The ‘Deccan Herald Theatre Festival’ had quite a fascinating fare for Bangaloreans at the Chowdiah Hall over the weekend. ‘P.S. I Don’t Love You’, the 11th production by WeMove Theatre, was staged on Saturday while Playpen’s latest production ‘Gasping’ was staged on Sunday.
A romantic comedy, ‘P.S. I Don’t Love You’, revolved around a ‘perfect couple’, about to get married, but plotting ways to pretend to ruin it so that it makes for an interesting story to tell their kids. With the help of close friends, each one crazier than the other, they plan this self-cooked disaster in the hour-long performance. What was striking was the modern-day context and relevance of the issues — the complexity of love and cliches were explored, drinking sessions between bachelors were shown and the pre-wedding jitters were depicted in a very funny and honest light.
“Some of us are actually like the characters we played on stage. Though some of the older lot in the audience didn’t respond well, the youngsters seemed to connect and enjoy,” said Nagashree, the female protagonist. Rangaraj, her male counterpart, added, “We worked on this for five weeks and have thoroughly enjoyed the journey, especially the sessions with the director. It’s always interesting to explore new themes in theatre to keep things fresh. “It was a good attempt by the young, though very ‘techie-ish’.
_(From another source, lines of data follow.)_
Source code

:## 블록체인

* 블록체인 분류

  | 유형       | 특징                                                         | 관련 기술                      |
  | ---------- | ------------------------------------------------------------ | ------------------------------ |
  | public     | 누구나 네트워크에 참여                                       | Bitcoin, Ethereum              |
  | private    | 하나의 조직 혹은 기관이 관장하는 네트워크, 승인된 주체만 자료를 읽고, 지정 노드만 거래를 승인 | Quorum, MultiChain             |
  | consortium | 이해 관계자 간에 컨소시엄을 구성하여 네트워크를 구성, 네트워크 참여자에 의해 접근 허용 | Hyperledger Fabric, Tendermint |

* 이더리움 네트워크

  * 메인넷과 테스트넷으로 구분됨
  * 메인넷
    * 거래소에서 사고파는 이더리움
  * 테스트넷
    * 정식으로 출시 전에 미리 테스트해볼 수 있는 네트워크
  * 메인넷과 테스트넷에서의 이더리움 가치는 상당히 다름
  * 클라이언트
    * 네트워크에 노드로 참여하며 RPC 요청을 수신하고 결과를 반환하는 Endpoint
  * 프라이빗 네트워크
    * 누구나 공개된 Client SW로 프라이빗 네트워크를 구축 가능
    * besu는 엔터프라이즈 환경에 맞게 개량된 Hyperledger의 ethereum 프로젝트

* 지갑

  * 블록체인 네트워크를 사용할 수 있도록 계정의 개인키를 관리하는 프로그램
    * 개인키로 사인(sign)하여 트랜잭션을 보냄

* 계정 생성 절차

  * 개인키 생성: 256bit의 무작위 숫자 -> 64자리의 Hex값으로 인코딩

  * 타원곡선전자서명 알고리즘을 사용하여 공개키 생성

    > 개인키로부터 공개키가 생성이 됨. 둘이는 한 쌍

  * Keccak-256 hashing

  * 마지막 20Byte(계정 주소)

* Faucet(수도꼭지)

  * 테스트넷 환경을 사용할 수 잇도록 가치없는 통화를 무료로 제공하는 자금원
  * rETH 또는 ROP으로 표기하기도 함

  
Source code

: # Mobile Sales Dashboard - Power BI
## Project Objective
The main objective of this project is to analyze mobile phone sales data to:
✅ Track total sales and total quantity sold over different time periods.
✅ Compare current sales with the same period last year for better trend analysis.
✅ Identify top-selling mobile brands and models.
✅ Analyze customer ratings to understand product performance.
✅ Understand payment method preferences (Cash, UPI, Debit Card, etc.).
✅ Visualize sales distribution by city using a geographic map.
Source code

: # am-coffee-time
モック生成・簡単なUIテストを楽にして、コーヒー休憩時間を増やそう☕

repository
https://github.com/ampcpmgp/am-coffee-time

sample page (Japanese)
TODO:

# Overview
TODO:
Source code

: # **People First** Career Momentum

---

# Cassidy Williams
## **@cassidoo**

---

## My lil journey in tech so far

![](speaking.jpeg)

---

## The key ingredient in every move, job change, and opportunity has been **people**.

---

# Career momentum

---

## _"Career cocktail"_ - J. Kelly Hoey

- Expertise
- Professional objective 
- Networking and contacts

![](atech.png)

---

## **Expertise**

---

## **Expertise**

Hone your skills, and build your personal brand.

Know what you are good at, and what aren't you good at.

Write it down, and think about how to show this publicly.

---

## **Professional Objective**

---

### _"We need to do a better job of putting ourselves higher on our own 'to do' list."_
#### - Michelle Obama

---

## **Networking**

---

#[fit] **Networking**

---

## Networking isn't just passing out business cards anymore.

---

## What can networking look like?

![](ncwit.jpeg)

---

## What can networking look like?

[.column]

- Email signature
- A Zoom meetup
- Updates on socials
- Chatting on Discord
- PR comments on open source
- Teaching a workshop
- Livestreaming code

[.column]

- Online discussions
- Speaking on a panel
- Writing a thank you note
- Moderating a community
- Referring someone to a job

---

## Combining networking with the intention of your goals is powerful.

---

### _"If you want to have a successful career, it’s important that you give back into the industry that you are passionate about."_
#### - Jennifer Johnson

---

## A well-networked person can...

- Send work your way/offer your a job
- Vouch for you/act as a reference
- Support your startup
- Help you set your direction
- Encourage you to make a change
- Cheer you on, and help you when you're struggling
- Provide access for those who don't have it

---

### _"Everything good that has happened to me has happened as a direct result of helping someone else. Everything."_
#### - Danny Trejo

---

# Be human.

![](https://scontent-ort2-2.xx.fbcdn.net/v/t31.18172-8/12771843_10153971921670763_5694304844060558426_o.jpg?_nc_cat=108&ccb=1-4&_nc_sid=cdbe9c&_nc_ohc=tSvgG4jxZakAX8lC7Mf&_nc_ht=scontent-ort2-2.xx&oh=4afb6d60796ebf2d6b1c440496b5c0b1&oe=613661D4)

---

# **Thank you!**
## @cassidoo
The music and sets were nice and some of the actors were very expressive, but what I liked best was how it took advantage of the local flavour and mood of the crowd,” shared Sri Ganesh, an audience member. Abhishek Iyengar, the playwright and director, was quite pleased with the audience reaction. “This play was an attempt at making theatre commercial and accessible to all, not just intellectuals. I feel people had fun, though the audience was too scattered in the auditorium.”
A comedy packed with punch lines and power-packed performances, ‘Gasping’, originally written by Ben Elton and designed and directed by Ashish Sen, is about how corporate greed knows no boundaries. The play starts off with a wealthy businessman, Chief Lockheart, who tells his subordinates Philip and Sandy, to come up with a ‘Pot Noodle’, which is described as a product that creates its own market and makes money without fighting for money from other markets.
And the duo creates a machine that can give people ‘designer air’. The machine called ‘Suck and Blow’ will provide designer air to people of the niche class and this proves to be the marketing phenomenon of the decade. Private air turns out to be more in demand in enclosed spaces but soon enough Philip realises that the machine can actually be deadly to people. But that doesn't stop Lockheart, who tells Philip to make a ‘super sucker and blower’ that collects oxygen from under populated areas and that creates a bigger craze. The play started off with an interesting dance performance, which really caught the audience’s attention.
“Ashish Sen’s plays always have an interesting start. The last time he presented ‘The Open Couple’ at the ‘Deccan Herald Theatre Festival’, he had a young girl sing a song. Looks like he always likes to have an interesting start,” said Saira, a professional. The theatre was packed with youngsters. Many even found the character of Philip very impressive. “The role of Philip was a very challenging one to play and I think he really carried the play on his shoulders,” said Sharlet Alvares, a student. Her friend Chelsia Pinto added, “The play was de-stressing and even the concept was something so different and new. Who can ever think of selling air?”